The most interesting point of observation is the “bite” point that we discussed before. You will notice that once the Renault hits this bite point, Alonso immediately decreases the steering lock and gets on the throttle. As a result, he is much earlier on the throttle than other car/driver combinations and he has a hot, switched-on tyre for the apex and exit of the corner, taking full advantage of Renault’s superior traction. If we focus on turn 07 (the long, uphill right hander immediately after sector 01 and before the infamous turn 08), you can see the extreme initial steering lock (and induced understeer) at 00:41 and the bit point which comes a bit before 00:42. I have heard many fans argue that it is relatively easy to drive like that – you just “whack” it into the corner, and as soon as it bites you’re on the throttle.
I am afraid it’s a bit more complicated than that, for two main reasons. The first reason has to do purely with geometry; trajectory, if you prefer. What Alonso is doing is counter intuitive, i.e. instead of driving the car into the apex, he is sliding with the front end towards it instead. As a result you must have a perfect understanding in advance of how much the car is going to slide, to hit the apex perfectly. And if it’s hard enough to do it with a settled F1 car, imagine how difficult it is to do it like that. In fact, Alonso only barely misses two apex in the 2005 lap – the one at turn 09, but he gets a decent exit nevertheless, and the one at turn 12, at the end of the long straight, which was due to wind from the back that made him misjudge his braking point. You must also possess a great feeling of what the tyre is doing, to always be on top of that initial slide and understand the bite point as soon as it manifests itself.
The other reason has to do with oversteer. In order to drive like that, you need a very strong rear end, that will remain planted, no matter how much you are “hacking” the steering wheel. Furthermore, you need to be incredibly alert inside the corner because it’s very easy for this understeer to turn to snap oversteer at the bite point. Since your hands are already committed to a very big steering lock, it’s difficult to make small corrections to the oversteer once it exhibits itself. As an example of that, I am showing you the following lap, which is from Silverstone qualifying in 2006. You can see after he goes under the Bridge and as he turns into Priory towards the end of the lap, the kind of oversteer that we are talking about, which he is able to correct with tiny corrections on the steering wheel and by cutting the corner slightly.

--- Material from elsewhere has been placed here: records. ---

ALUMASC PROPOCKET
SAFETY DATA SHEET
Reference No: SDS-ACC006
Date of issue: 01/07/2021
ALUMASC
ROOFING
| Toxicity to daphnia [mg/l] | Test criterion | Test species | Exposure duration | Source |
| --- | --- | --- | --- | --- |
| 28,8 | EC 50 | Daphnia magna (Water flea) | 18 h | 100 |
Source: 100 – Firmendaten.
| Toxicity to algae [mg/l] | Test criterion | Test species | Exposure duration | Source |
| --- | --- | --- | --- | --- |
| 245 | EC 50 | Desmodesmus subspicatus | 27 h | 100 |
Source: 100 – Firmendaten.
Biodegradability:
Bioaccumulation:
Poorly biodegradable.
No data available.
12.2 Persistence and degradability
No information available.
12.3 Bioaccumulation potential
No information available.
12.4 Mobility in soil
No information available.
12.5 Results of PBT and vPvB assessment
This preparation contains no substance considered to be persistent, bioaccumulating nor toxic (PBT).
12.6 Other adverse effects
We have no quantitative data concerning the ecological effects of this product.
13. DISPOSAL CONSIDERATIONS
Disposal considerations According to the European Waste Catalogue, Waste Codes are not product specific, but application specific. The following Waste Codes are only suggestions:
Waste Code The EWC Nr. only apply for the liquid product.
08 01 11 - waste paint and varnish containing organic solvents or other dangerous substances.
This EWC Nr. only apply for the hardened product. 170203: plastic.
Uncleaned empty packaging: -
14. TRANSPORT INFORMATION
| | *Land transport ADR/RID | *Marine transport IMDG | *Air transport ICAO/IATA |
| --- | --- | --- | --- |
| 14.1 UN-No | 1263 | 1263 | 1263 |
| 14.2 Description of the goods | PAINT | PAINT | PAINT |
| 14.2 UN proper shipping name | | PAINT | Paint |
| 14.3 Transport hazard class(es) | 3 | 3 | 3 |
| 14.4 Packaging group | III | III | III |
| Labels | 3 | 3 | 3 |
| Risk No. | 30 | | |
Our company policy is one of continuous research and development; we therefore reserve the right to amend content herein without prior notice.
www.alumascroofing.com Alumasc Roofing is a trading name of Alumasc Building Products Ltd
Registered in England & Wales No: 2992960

As we all know, Michelin left the sport in 2007 and Fernando moved to McLaren which had a completely different design philosophy and driving characteristics. Fernando had to adjust within a very short period of time to a driving style he hadn’t used since, basically, his 2001 Minardi days. Despite all the negativity that surrounded his 2007 season and the off and on track shenanigans, he managed to make this transition smoothly and still be at the sharp end of the grid, fighting for the championship until the last race. It’s this kind of adjustments and ability to adapt to very different requirements that separate the great drivers from the merely good ones.